ECLI:NL:CRVB:1999:ZB8397
Centrale Raad van Beroep
- Hoger beroep
- N.J. Haverkamp
- F.P. Zwart
- T.L. de Vries
- Rechtspraak.nl
Hoger beroep tegen uitspraken over kinderbijslag en onderhoudsbijdragen
In deze zaak gaat het om een hoger beroep van appellant A tegen twee uitspraken van de president van de Arrondissementsrechtbank te Haarlem, gedateerd 23 september 1997 en 4 februari 1998, betreffende de toekenning van kinderbijslag onder de Algemene Kinderbijslagwet (AKW). De Raad voor de Rechtspraak heeft op 26 mei 1999 uitspraak gedaan. De Raad verklaart zich onbevoegd voor het hoger beroep tegen de uitspraak van 4 februari 1998, omdat tegen een uitspraak op basis van artikel 8:88 van de Algemene wet bestuursrecht (Awb) geen hoger beroep openstaat.

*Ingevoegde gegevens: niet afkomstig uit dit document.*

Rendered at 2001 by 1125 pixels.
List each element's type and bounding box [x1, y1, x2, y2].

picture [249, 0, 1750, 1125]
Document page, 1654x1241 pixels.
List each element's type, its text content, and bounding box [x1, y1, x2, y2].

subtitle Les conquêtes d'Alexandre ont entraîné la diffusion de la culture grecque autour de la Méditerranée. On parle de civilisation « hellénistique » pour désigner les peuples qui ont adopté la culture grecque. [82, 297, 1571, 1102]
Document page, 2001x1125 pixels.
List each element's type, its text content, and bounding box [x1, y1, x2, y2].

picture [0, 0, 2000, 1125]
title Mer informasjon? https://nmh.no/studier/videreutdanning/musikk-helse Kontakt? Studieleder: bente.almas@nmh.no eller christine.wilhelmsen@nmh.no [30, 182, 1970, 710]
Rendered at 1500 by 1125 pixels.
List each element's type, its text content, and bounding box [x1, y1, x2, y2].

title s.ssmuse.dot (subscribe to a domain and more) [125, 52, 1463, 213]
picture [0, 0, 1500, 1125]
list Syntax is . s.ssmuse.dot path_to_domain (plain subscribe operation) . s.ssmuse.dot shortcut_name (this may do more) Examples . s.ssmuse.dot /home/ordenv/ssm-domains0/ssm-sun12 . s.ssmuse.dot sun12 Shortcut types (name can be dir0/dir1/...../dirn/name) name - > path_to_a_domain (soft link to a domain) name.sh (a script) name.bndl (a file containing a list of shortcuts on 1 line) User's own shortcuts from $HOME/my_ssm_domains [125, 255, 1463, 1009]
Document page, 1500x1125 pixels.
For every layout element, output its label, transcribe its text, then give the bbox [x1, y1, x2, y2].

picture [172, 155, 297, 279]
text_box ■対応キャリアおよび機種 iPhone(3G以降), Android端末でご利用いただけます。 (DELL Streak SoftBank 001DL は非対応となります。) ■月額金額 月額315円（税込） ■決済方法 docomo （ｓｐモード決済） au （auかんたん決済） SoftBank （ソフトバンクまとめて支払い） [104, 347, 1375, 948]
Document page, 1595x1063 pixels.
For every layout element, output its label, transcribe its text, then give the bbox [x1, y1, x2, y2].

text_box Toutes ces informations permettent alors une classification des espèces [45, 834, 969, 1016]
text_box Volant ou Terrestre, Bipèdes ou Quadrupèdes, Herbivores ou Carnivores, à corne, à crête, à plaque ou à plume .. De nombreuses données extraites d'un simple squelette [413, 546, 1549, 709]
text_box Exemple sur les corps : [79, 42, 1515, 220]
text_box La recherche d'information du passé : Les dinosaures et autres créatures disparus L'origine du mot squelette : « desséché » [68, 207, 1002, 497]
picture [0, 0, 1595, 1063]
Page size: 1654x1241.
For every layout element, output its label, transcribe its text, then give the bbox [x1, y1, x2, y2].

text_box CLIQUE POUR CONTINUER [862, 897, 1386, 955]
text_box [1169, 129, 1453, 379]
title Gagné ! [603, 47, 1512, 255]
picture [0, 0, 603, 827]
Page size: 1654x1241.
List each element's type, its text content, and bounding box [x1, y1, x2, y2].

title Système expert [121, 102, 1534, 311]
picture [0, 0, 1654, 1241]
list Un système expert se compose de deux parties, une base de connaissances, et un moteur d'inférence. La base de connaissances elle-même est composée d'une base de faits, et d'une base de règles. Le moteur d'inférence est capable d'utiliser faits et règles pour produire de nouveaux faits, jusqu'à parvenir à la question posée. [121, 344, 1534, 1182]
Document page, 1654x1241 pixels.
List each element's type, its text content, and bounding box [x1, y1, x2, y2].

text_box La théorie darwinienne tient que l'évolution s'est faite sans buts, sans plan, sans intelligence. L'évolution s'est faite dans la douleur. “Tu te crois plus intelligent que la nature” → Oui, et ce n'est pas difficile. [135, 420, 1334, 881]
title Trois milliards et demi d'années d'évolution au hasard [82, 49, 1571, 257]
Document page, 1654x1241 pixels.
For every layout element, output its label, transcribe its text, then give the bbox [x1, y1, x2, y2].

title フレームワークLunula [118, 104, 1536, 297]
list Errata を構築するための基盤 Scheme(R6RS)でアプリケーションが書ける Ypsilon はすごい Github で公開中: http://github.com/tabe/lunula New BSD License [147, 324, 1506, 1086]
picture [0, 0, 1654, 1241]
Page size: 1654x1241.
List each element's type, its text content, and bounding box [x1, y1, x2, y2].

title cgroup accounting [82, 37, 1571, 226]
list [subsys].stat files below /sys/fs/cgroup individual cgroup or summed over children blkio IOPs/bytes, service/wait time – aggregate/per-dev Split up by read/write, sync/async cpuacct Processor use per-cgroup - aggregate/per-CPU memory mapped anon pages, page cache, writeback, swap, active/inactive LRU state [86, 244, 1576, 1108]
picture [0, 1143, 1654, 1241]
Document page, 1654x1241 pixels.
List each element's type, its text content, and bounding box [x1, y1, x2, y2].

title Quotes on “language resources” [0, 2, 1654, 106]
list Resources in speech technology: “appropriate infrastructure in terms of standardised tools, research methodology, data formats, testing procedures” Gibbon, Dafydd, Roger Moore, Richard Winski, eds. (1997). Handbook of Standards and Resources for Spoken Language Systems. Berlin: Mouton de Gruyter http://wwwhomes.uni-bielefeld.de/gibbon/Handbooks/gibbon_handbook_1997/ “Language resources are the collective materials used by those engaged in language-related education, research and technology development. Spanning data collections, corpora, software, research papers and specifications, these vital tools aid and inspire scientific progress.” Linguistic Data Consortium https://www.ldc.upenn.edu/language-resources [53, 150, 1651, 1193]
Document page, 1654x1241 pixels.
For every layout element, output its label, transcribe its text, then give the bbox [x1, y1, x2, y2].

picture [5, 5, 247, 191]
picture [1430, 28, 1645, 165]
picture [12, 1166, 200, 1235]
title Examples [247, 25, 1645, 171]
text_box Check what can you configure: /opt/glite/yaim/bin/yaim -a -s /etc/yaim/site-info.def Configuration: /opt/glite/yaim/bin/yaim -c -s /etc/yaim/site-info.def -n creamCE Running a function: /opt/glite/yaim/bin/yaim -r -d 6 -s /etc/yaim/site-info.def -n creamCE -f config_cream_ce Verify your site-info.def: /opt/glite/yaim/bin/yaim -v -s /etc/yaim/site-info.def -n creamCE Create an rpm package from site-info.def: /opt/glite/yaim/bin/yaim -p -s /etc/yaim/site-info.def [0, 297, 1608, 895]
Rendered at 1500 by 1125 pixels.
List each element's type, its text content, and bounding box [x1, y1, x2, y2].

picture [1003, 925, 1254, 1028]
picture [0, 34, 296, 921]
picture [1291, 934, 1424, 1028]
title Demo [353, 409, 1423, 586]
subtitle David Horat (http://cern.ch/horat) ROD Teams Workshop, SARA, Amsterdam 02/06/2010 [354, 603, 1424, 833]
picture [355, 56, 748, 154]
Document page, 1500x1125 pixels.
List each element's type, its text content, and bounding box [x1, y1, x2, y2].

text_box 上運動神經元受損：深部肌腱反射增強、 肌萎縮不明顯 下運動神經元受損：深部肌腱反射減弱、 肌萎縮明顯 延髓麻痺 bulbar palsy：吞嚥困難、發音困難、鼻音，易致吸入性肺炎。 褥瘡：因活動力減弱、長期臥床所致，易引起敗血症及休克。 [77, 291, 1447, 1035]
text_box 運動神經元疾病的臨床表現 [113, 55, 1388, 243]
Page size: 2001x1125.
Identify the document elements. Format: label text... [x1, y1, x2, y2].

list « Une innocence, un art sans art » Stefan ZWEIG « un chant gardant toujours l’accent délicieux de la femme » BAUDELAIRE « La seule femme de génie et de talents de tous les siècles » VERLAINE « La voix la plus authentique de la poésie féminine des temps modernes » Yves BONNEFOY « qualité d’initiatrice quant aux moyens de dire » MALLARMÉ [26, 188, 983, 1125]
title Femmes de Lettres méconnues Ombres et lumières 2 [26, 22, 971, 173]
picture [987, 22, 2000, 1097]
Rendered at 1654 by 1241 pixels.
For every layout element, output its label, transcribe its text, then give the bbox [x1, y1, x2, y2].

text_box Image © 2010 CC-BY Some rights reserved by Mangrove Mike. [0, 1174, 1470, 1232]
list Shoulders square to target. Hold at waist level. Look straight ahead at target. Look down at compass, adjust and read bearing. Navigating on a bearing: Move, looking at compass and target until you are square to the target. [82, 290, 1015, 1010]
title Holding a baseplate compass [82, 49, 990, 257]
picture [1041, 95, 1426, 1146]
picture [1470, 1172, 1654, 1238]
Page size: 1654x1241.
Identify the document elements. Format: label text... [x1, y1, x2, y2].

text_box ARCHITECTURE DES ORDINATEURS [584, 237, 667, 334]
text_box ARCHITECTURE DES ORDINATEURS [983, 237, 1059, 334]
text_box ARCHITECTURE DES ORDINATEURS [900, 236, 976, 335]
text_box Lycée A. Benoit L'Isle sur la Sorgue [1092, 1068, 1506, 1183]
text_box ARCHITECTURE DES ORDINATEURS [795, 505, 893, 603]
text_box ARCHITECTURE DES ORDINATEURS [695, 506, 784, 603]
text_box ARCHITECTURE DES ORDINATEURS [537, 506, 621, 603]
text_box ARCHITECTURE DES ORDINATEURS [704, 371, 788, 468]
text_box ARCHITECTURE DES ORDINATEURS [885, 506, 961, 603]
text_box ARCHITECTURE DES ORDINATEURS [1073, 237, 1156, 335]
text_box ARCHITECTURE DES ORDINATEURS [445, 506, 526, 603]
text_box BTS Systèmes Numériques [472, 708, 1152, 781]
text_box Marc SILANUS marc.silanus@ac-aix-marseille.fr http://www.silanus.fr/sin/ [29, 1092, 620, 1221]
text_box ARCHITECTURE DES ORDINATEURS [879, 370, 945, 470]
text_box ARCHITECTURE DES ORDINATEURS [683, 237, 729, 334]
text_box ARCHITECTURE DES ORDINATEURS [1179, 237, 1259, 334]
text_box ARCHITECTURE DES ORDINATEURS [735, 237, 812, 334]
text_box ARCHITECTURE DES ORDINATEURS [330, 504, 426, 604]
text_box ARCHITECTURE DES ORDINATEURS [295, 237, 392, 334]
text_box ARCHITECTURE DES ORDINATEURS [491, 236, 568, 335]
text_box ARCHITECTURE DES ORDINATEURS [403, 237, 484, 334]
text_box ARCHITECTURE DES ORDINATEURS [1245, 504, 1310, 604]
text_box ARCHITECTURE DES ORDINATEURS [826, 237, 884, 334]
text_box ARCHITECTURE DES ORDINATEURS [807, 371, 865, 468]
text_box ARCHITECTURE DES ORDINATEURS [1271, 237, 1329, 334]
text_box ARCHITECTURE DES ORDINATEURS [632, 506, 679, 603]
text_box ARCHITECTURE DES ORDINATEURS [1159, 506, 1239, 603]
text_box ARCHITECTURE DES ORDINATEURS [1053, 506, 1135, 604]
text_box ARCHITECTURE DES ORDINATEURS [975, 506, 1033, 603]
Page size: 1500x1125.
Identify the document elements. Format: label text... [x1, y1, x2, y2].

De Raad oordeelt dat het hoger beroep tegen de uitspraak van 23 september 1997 niet-ontvankelijk is, omdat het bezwaar tegen het besluit van 29 juli 1997, dat de kinderbijslag voor de eerste drie kwartalen van 1995 weigerde, niet meer relevant is door de latere besluiten van de Sociale Verzekeringsbank (SVB). De Raad vernietigt het besluit van de SVB van 9 september 1998, omdat deze niet bevoegd was om het bezwaar tegen het besluit van 3 februari 1998 te behandelen. De Raad oordeelt dat de SVB onvoldoende heeft gemotiveerd waarom de reiskosten van appellant voor zijn dochter C, die tijdelijk in Suriname verbleef, alleen aan het kwartaal van de reis kunnen worden toegerekend. De Raad stelt dat er ruimte moet zijn voor kosten die de minimaal vereiste onderhoudsbijdrage voor een kwartaal overstijgen, en dat deze kosten niet uitsluitend aan het kwartaal van betaling kunnen worden toegerekend. De Raad vernietigt het besluit van de SVB en bepaalt dat deze opnieuw moet beslissen over de kinderbijslag voor het eerste en tweede kwartaal van 1995.